§ **TASK GOAL**: Beneath this instruction is a block of data; output from it exactly the lines that run from the one containing "list [152, 1459, 1126, 1547]" through the one containing "Rendered at 1275 by 1650 pixels.", inclusive.

BEGIN SOURCE DATA

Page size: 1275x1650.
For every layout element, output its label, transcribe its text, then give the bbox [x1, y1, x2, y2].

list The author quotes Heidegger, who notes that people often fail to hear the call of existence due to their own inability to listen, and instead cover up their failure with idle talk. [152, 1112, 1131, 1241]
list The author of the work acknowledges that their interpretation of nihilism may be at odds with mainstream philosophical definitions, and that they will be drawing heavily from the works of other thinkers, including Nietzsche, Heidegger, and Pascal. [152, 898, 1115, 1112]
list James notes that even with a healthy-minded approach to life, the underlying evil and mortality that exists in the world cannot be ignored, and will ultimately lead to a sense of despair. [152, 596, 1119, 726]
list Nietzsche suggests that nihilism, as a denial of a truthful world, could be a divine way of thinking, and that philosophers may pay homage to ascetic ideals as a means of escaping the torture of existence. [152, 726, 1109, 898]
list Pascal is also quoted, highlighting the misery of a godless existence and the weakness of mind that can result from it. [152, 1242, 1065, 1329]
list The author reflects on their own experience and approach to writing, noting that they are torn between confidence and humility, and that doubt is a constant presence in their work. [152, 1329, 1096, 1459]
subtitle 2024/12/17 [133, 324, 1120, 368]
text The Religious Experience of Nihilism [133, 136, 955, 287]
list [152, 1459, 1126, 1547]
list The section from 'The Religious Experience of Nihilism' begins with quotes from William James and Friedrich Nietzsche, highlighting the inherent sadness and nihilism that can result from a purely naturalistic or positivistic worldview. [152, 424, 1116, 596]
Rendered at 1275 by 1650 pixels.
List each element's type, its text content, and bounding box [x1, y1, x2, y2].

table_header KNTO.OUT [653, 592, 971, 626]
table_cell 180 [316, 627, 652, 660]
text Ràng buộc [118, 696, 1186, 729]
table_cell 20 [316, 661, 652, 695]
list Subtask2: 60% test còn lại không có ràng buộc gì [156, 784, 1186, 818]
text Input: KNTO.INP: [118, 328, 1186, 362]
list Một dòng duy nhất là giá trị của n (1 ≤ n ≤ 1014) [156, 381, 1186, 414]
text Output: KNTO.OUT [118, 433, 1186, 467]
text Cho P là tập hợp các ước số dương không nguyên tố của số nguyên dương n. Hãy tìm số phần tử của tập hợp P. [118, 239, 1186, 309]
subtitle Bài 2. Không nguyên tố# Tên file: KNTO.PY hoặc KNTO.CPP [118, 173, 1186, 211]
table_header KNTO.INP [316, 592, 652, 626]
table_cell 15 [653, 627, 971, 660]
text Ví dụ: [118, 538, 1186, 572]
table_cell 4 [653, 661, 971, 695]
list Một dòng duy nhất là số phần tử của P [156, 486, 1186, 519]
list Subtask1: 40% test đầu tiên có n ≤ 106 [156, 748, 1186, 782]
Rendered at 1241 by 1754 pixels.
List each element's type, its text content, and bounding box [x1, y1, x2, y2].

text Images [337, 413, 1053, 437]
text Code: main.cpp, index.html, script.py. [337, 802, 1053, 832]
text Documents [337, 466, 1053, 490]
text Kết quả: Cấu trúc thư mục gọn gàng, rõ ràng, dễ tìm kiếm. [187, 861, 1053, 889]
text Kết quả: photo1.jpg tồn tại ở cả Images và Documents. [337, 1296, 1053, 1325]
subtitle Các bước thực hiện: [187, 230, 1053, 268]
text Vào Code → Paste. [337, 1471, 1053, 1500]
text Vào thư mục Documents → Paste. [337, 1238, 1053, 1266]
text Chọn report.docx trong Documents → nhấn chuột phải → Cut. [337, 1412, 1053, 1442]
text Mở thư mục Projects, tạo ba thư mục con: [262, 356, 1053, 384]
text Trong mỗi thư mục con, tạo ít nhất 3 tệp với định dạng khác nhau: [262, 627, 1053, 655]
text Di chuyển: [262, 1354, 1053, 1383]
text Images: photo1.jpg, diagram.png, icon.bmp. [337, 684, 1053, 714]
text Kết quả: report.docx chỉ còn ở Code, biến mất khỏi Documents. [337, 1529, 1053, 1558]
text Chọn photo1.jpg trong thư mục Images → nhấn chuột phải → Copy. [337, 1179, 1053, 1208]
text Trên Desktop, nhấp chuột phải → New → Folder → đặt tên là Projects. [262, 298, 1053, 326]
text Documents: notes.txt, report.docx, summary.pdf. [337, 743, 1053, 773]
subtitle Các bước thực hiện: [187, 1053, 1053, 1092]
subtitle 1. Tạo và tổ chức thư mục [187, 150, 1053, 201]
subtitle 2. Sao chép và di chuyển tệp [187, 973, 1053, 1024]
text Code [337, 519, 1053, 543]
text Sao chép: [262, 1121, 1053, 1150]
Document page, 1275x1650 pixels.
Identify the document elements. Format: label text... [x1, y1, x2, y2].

END SOURCE DATA

§ **RESPONSE TO THIS EXERCISE**:
list [152, 1459, 1126, 1547]
list The section from 'The Religious Experience of Nihilism' begins with quotes from William James and Friedrich Nietzsche, highlighting the inherent sadness and nihilism that can result from a purely naturalistic or positivistic worldview. [152, 424, 1116, 596]
Rendered at 1275 by 1650 pixels.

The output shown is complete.